For two-color MCM/nucleosome experiments, a tethered nucleosomal DNA loaded with Cy3 or A488-labeled octamers was moved to a channel containing 10 nM LD650-MCM and 14 nM Cdt1, with or without 2 nM ORC and 5 nM Cdc6, in the imaging buffer described above in the presence of 5 mM ATP. For MCM DH loading experiments, a tethered nucleosomal DNA was moved to a channel containing 10 nM Cy3-MCM, 10 nM LD650-MCM, 4 nM unlabeled ORC, 10 nM Cdc6, 28 nM Cdt1, and 5 mM ATP. For MCM/ORC salt stability experiments, the tether was moved to a channel containing the high-salt buffer described above. The oxygen scavenging system was omitted from the imaging buffer for the MCM photobleaching experiments.

Data analysis

Single-molecule force and fluorescence data from the .h5 files generated from C-Trap experiments were analyzed using tools in the lumicks.pylake Python library supplemented with other Python modules in a custom GUI Python script titled “C-Trap.h5 File Visualization GUI”, which was written to extract confocal images and traces.

Genomic analysis

We analyzed the following published datasets: SRR034475 and SRR034476 (Orc1 ChIP-seq)15; SRR1261333 (Mcm2-7 ChIP-seq)40; GSE147927 (ChIP-exo data for Orc1, Abf1, and Reb1)43; GSM2589911 (MNase data)44. The ChIP-seq data were aligned to yeast genome (version Scer3) with bowtie2, and peaks were called using MACS2 (threshold: effective p value 0.01). Orc1 and Mcm2-7 ChIP peaks tend to be broader than typical transcription factors, probably due to the large size of the complex. As a result, multiple peaks tend to appear as clusters within a few hundred bps. We wrote a MATLAB algorithm to select a single peak with the largest area within each cluster. We found 295 Orc1 peaks in total (sorted based on the total intensity of the Orc1 ChIP-seq signal in the ±1 kb region in Fig. 7a). ARS annotation was downloaded from the Saccharomyces Genome Database. All Orc1 peak locations (peak center ±100 bp) and the corresponding ARSs are shown in Supplementary Data 1.

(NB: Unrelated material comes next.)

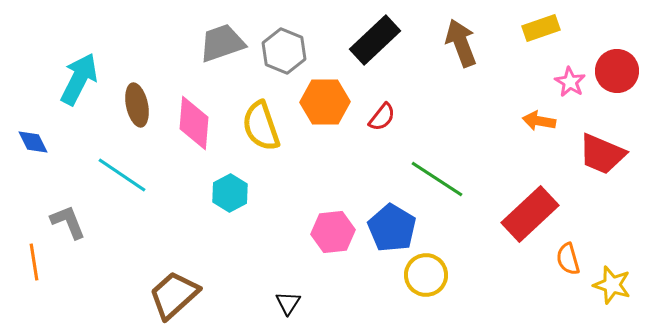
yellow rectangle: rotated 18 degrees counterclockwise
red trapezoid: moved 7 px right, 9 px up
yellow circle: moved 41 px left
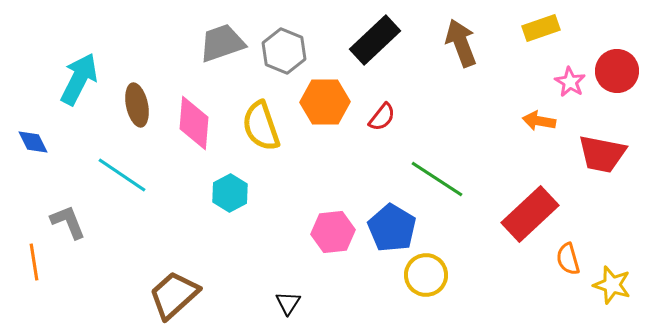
red trapezoid: rotated 12 degrees counterclockwise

To get the Orc1 motif information, we extracted the genomic sequences within peak center ±500 bp. Using the PWM in ref. 42, we used a MATLAB program to scan through the sequence and calculated the PWM score for each 17-bp window on both strands. At each base, PWM score calculated the log2 of probability of the appearance of a base divided by the probability for that base to appear in the genome. For example, if for Position X, “A” appears 90% of time, while in the genome it is 25%, then the score of Position X is log2(0.9/0.25). The final score is the sum of scores for all positions in the element. Abf1 and Reb1 motifs were analyzed the same way, except that we scanned through shorter sequences (peak center ±150 bp) because the ChIP peaks of these factors are narrower.

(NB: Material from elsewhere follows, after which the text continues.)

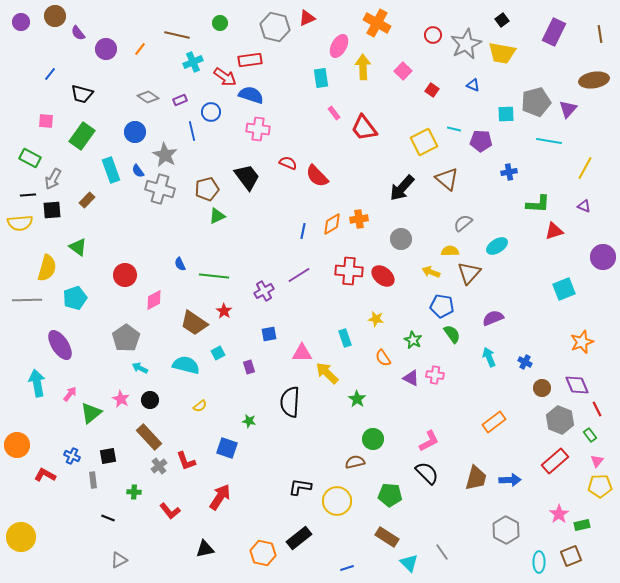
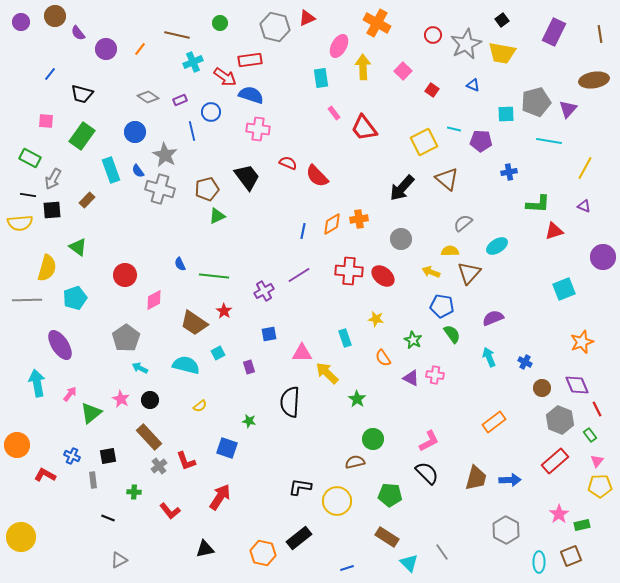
black line at (28, 195): rotated 14 degrees clockwise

Statistics and reproducibility

Errors reported in this study represent the standard deviation. p values were determined from unpaired two-tailed t-tests using GraphPad Prism 9 (ns, not significant; *p < 0.05; **p < 0.01; ***p < 0.001; ****p < 0.0001). All experiments were independently repeated at least three times with similar results. Representative results are shown in figures.

Reporting summary

Further information on research design is available in the Nature Research Reporting Summary linked to this article.